An emergency room. In a cubicle, a sixty year old housewife complains of slurred speech and being unable to walk. She has history of hypertension, but can’t afford her medications. Her health care insurance provides coverage for catastrophic illness, but regular doctor visits and medications require high co-pays. In another cubicle, a man, also sexagenarian, complains of sudden weakness in the right (dominant) hand. He is a busy chef who owns his own restaurant; he has never seen a doctor or felt inclined to purchase health care insurance. His blood pressure was very high and needed powerful i.v. medications to control it, so that a clot-buster drug could be safely administered. Both had strokes, caused by clots blocking their brain arteries. Both patients had high blood pressure throughout their hospital stay, requiring anti-hypertensive medications to prevent another stroke or damage to other organs. Both were unable to work for months.
These strokes could have been prevented. I concur with Jeffrey Brenner’s opinion that “Emergency-room visits and hospital admissions should be considered failures of the health-care system until proven otherwise.” I know this is true because my job description (stroke neurologist) is to amend the negligence of our health-care system.
Easy interventions like dietary salt restriction can lead to modest but real declines in blood pressure, while cheap medications, such as the mild diuretic hydrochlorothiazide, may decrease the risk of stroke by almost 40%.
Hypertension is very common. As the graph shows, it becomes more prevalent with advancing age.
There is an almost linear relationship between blood pressure increments and the likelihood of having a stroke. As the graph below shows, stroke risk is cumulative and additional risk factors offer many opportunities to curb the risk.
In spite of this, many people with cardiovascular risk factors don’t have access to health care. For instance, blacks have higher prevalence of hypertension and related end-organ damage than whites (42% versus 28.8%, respectively), yet they are less likely to have health insurance (1 in 5 blacks were uninsured in 2008 —according to a CDC’s recent Morbidity and Mortality report—, while 14.1% of whites lacked health care access). Mexican-Americans are not as prone to hypertension, but almost 1 in 4 adult Mexican-Americans have the disease and 2/3 of them don’t attain good blood pressure control. To make matters worse, 2 out of 5 people identified as “Hispanics” were uninsured in 2008.

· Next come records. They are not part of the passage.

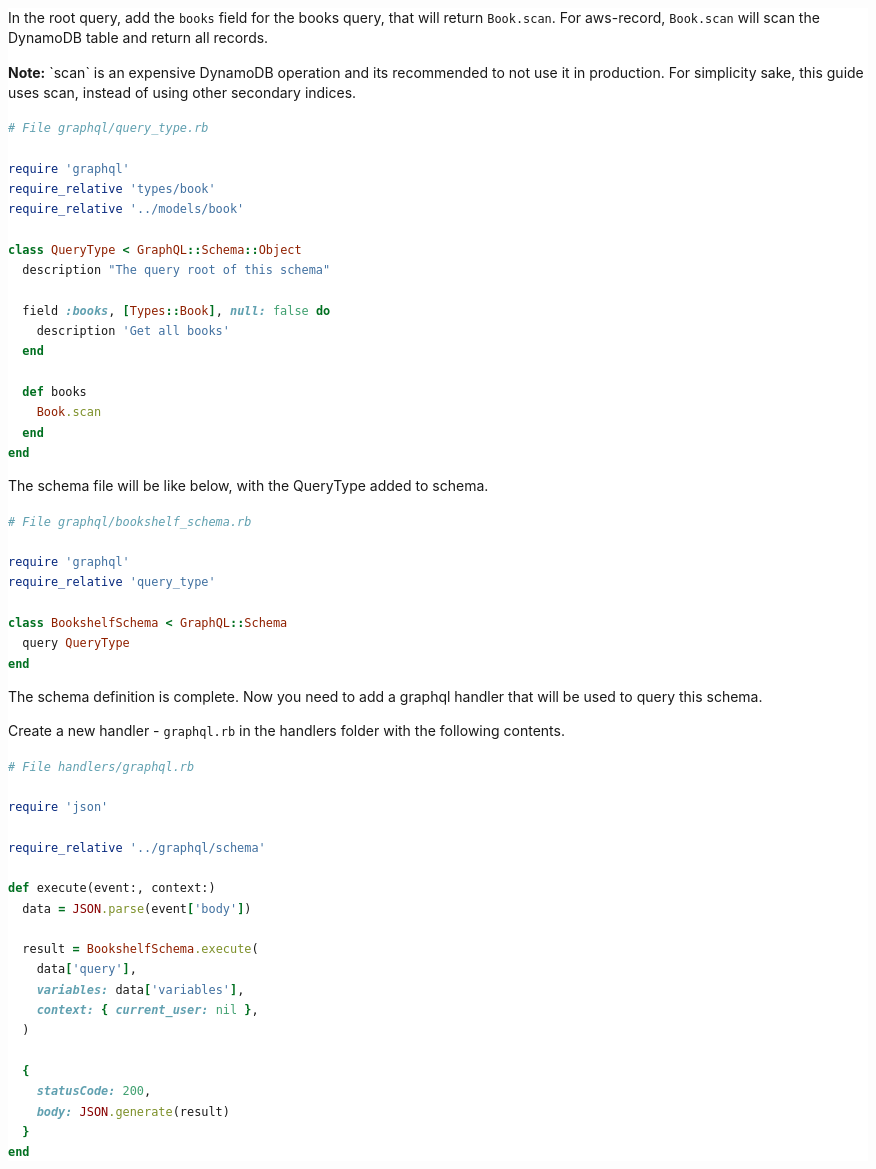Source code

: In the root query, add the `books` field for the books query, that will return `Book.scan`. For aws-record, `Book.scan` will scan the DynamoDB table and return all records.

<div class='alert alert-info'>
<b>Note:</b> `scan` is an expensive DynamoDB operation and its recommended to not use it in production. For simplicity sake, this guide uses scan, instead of using other secondary indices.
</div>

```rb
# File graphql/query_type.rb

require 'graphql'
require_relative 'types/book'
require_relative '../models/book'

class QueryType < GraphQL::Schema::Object
  description "The query root of this schema"

  field :books, [Types::Book], null: false do
    description 'Get all books'
  end

  def books
    Book.scan
  end
end

```

The schema file will be like below, with the QueryType added to schema.

```rb
# File graphql/bookshelf_schema.rb

require 'graphql'
require_relative 'query_type'

class BookshelfSchema < GraphQL::Schema
  query QueryType
end
```

The schema definition is complete. Now you need to add a graphql handler that will be used to query this schema.

Create a new handler - `graphql.rb` in the handlers folder with the following contents.

```rb
# File handlers/graphql.rb

require 'json'

require_relative '../graphql/schema'

def execute(event:, context:)
  data = JSON.parse(event['body'])

  result = BookshelfSchema.execute(
    data['query'],
    variables: data['variables'],
    context: { current_user: nil },
  )

  {
    statusCode: 200,
    body: JSON.generate(result)
  }
end
```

Universal access to health care is needed to end these inequalities.
It is in the best interest of every country that its population remains healthy. This is hardly an ideological postulate. A recent proposal to extend health care to all Vermonters begins with the argument that a large proportion of the population was ineligible for conscription in the army because of poor health.
Ayn Rand, the pythoness of the bradyphrenic, wrote in her Atlas Shrugged:
There is an old rule of physics: if you have too many people riding in the wagon, and not enough people pulling the wagon, the wagon stops.
To this bagatelle of wisdom, I would add: “the wagon may not move either if the ones pulling are obese, have hemiparesis or an ejection fraction of 10%.”